ATLANTA — Georgia lawmakers returned to the state capitol Monday to start a 40-day session expected to focus on closing a potential budget shortfall, overhauling the tax code in an attempt to attract jobs and steering nonviolent offenders away from expensive and overcrowded prisons.

Legislators in the Republican-controlled chambers got straight to business Monday. House Speaker David Ralston, R-Blue Ridge, largely dispensed with opening-day ceremonies after briefly greeting a handful of new lawmakers from the speaker's podium. The House then started approving its calendar and reading new legislation.

Ralston seemed to give a mild dig to the Senate, the scene of a leadership struggle last year that he had complained made it difficult to pass legislation.

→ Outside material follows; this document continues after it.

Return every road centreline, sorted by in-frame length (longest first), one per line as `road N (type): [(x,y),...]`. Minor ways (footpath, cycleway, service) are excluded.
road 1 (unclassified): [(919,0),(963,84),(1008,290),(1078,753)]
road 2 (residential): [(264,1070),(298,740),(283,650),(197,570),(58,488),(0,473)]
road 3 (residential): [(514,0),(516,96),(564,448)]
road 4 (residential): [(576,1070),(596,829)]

"I really want the Senate to know that we're working," Ralston said, shortly before a vote where House lawmakers officially notified their Senate counterparts of the start of their session.

In the Senate, Lt. Gov Casey Cagle recognized two new lawmakers and attempted to assert himself as the chamber's leader, reflecting a power struggle among his GOP colleagues. The Senate passed two bills carried over from last year's session related to education.

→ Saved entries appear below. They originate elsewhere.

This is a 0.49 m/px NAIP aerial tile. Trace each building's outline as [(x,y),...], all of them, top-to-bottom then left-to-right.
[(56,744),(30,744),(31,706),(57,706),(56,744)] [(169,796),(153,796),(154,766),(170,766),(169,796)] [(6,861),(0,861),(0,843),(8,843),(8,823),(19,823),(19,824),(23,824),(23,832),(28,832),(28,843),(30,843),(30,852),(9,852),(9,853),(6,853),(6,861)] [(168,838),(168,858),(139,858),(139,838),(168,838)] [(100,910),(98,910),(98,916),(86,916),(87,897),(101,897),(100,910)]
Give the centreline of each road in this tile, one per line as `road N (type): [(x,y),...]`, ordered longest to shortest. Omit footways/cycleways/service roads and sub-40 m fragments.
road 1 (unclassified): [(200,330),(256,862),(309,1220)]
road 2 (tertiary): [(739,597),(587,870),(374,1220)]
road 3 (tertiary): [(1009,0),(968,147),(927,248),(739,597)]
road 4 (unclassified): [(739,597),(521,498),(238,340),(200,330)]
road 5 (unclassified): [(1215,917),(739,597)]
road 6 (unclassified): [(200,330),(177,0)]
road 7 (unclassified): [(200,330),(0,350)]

The Senate unanimously passed one bill that would give the state superintendent the ability to hire and fire Department of Education staff. Currently, the state school board controls that function.

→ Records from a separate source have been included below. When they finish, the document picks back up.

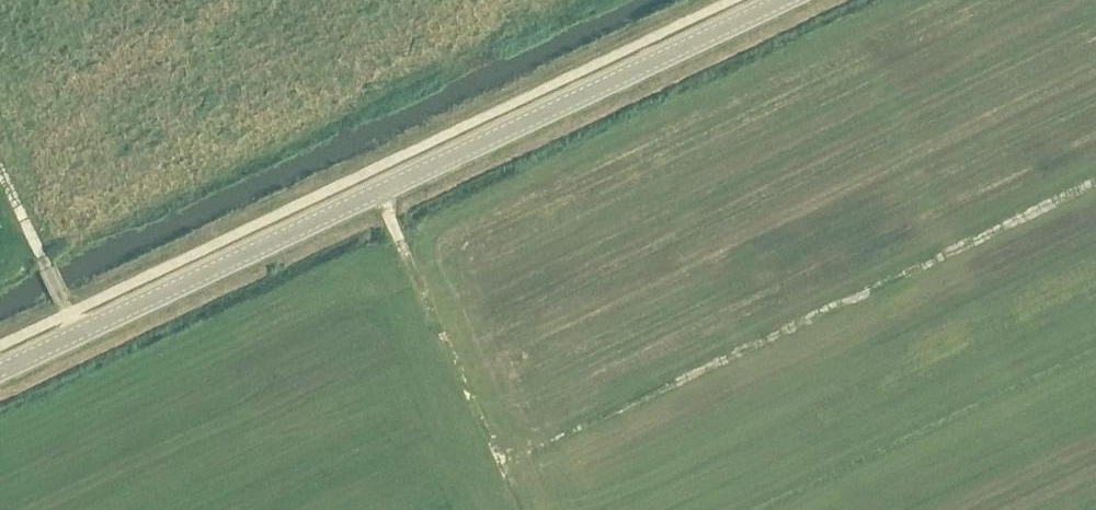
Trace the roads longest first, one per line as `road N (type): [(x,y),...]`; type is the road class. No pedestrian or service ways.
road 1 (tertiary): [(0,370),(782,0)]
road 2 (track): [(500,466),(1095,182)]
road 3 (track): [(375,193),(520,509)]

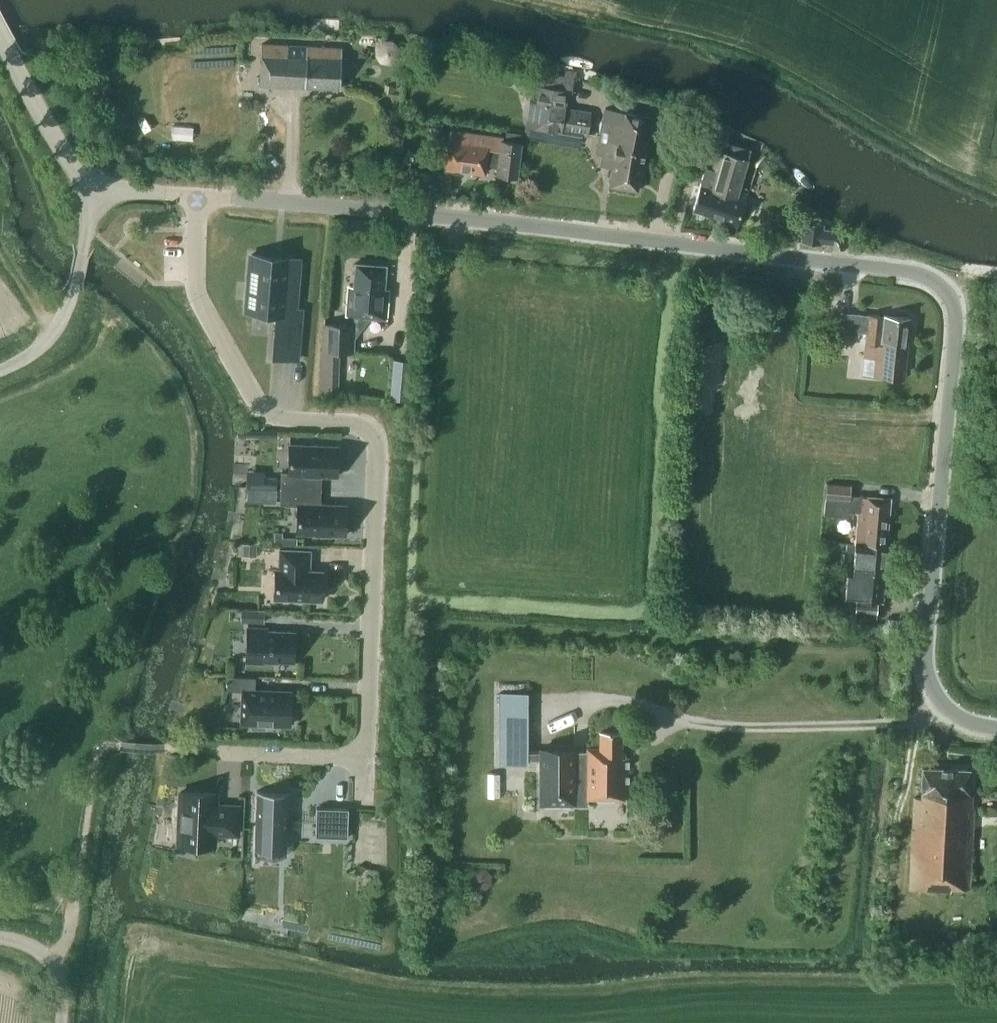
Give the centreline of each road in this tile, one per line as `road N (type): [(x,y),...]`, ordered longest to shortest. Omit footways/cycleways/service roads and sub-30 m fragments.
road 1 (tertiary): [(996,728),(952,713),(925,669),(954,335),(951,300),(935,282),(529,224),(197,195)]
road 2 (residential): [(197,195),(198,296),(252,396),(281,419),(350,423),(374,437),(364,756)]
road 3 (unclassified): [(0,369),(44,343),(67,305),(95,182)]
road 4 (tertiary): [(95,182),(65,154),(0,38)]
road 5 (residential): [(364,756),(222,751)]
road 6 (unclassified): [(60,1022),(54,963),(33,946),(0,937)]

After a lengthy debate, the Senate also voted 38-15, along partisan lines, to pass legislation that would prohibit local school boards from requiring teacher layoffs to begin with the most recent hires. Supporters of Senate Bill 184 say the measure would allow those boards to take into account other factors instead of only seniority when laying off teachers. Supporters of the change say it's a way to avoid unnecessarily punishing talented instructors.

Democrats said the proposal would take away local control and called the bill "frivolous."

With Georgia's unemployment rate still hovering around 10 percent, leading lawmakers have vowed to pass legislation this year that would spur job creation and workforce development programs. Legislators also are expected to consider new infrastructure spending, revamped policies to address prison overcrowding and social issues such as abortion.

Gov. Nathan Deal plans this week to outline his proposals from a yearlong study of ways to make Georgia more appealing to businesses. The Republican governor said he will outline his proposals while speaking to business leaders Tuesday morning, then deliver his annual State of the State address to a joint session of the General Assembly that night.

Lawmakers also debated the merits of allowing video lottery terminals in an effort to provide more money for state-funded college scholarships.

On a more contentious issue, protesters at a rally organized by the Georgia conference of the NAACP called on state lawmakers to eliminate the death penalty. State Sen. Vincent Fort, D-Atlanta, has promised to sponsor such legislation but recently became ill and has not yet filed it.

NAACP state chapter President Edward DuBose cited the case of Troy Davis, who was executed last year after being convicted in the 1989 shooting death of an off-duty Savannah police officer. Davis said he was innocent and his supporters, including former President Jimmy Carter and Pope Benedict XVI, argued there was too much doubt to allow the execution to proceed. The slain officer's family and prosecutors said the right man was convicted of the killing.

DuBose said the lives of blacks, including Davis, have "no meaning to most folks." DuBose said that Davis asked shortly before his execution that DuBose and others continue their work against the death penalty.

"He said there are people on death row, innocent people, who are being executed simply because they do not have the legal resources to wage a fight," DuBose said.